Howard’s message to [Laker assistant coach Jason] Kidd and the Lakers was the same one he delivered to The Athletic in July from NBA summer league: He’s learned from the past several seasons, learned that, at age 33, he is simply one of the guys now. Howard believes he can contribute at a high level for any NBA team, but the eight-time All-Star also understands he has to focus on rebounding, defense, blocking shots, finishing around the rim and simply playing whenever he is asked… Kidd became convinced about Howard’s newfound awakening…

The Lakers then began setting workouts for free agents, and Howard traveled from Atlanta to Los Angeles on Wednesday. His meeting and workout with the Lakers was set for Thursday, but Howard went to the Lakers’ facility in El Segundo, Calif., on Wednesday afternoon for his own training session. The Lakers were surprised to see him, sources said, and many key decision makers were in attendance…

League sources said Howard had a convincing and emotional meeting with the players and Lakers officials, explaining how he had reached rock bottom a season ago and needed to find a new mindset in his life. On and off the floor. He was not the teammate he needed to be in playing for three teams in the past three years. He did not take the game seriously enough, he did not understand what was needed to turn the corner.

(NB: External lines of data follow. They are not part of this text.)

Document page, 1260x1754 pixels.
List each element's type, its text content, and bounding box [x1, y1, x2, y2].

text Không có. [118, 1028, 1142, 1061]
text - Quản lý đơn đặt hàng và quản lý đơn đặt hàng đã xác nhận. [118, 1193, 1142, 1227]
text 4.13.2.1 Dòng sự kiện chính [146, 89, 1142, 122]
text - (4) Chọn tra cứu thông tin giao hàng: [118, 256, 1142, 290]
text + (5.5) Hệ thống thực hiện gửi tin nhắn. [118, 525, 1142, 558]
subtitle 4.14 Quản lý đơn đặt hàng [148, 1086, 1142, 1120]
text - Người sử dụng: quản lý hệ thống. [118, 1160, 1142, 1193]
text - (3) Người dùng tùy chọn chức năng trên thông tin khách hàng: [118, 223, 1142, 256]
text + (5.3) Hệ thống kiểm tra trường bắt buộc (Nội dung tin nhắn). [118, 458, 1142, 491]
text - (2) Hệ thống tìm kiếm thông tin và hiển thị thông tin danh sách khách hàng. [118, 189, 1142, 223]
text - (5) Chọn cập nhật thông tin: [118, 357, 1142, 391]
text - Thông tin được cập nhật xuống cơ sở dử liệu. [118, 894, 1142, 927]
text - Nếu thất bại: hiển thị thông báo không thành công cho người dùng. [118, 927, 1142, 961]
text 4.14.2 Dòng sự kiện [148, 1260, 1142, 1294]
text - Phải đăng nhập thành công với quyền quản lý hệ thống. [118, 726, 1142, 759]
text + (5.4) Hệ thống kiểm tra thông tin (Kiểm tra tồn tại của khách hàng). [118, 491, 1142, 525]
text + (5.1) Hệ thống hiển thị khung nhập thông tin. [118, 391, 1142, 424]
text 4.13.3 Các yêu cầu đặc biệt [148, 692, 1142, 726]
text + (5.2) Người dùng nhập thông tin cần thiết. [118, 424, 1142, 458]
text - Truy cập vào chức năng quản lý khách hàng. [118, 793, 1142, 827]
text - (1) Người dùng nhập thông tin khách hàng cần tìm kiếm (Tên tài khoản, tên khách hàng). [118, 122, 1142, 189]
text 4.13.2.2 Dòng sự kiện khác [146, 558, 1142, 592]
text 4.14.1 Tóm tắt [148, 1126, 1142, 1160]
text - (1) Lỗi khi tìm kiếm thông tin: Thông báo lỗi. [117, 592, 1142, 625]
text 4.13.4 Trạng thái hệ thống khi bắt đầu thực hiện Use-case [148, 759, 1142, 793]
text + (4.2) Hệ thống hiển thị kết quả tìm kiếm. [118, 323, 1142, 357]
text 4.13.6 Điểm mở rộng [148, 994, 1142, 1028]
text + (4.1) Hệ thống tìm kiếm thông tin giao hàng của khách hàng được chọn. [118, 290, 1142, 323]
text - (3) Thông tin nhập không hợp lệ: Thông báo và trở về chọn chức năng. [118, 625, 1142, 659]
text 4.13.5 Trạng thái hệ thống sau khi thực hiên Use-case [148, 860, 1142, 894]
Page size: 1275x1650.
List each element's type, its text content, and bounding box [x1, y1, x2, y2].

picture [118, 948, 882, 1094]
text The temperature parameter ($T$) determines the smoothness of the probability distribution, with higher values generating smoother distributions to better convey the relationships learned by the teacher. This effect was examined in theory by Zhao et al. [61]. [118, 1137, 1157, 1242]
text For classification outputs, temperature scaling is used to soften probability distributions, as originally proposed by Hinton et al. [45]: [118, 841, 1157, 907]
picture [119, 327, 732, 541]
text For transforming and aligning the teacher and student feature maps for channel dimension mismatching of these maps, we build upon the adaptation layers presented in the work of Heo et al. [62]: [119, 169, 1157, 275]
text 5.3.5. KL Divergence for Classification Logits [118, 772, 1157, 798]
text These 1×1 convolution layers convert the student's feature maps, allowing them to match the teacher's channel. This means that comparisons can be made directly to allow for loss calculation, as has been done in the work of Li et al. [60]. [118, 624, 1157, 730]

Howard has said all that before. Multiple times. To multiple teams and teammates. Maybe this time he has genuinely figured things out, but whatever he did and said was enough to convince the Lakers to buy in…

To a point.

One could argue — and I would make the case — that Noah would be a better fit on the court for the Lakers’ needs in terms of passing and defense, but he comes with plenty of risks as well (health, getting along with LeBron James, and how much he liked the nightlife as a Knick in New York and what that would mean in L.A.). At least with Howard, the Lakers mitigated that risk with the non-guaranteed contract. If Howard will not accept his role and is disruptive (as he has been in recent stops), if he is still eating candy like a bingeing 10-year-old on Halloween night, if he can’t stay healthy, the Lakers can waive Howard and move on. If the Lakers brought in Noah, they would have been smart to have the same non-guaranteed contract (if Noah would have signed that kind of deal).

For now the Lakers have their man, but he’s basically on probation. Howard has to prove in deeds everything he has said in words.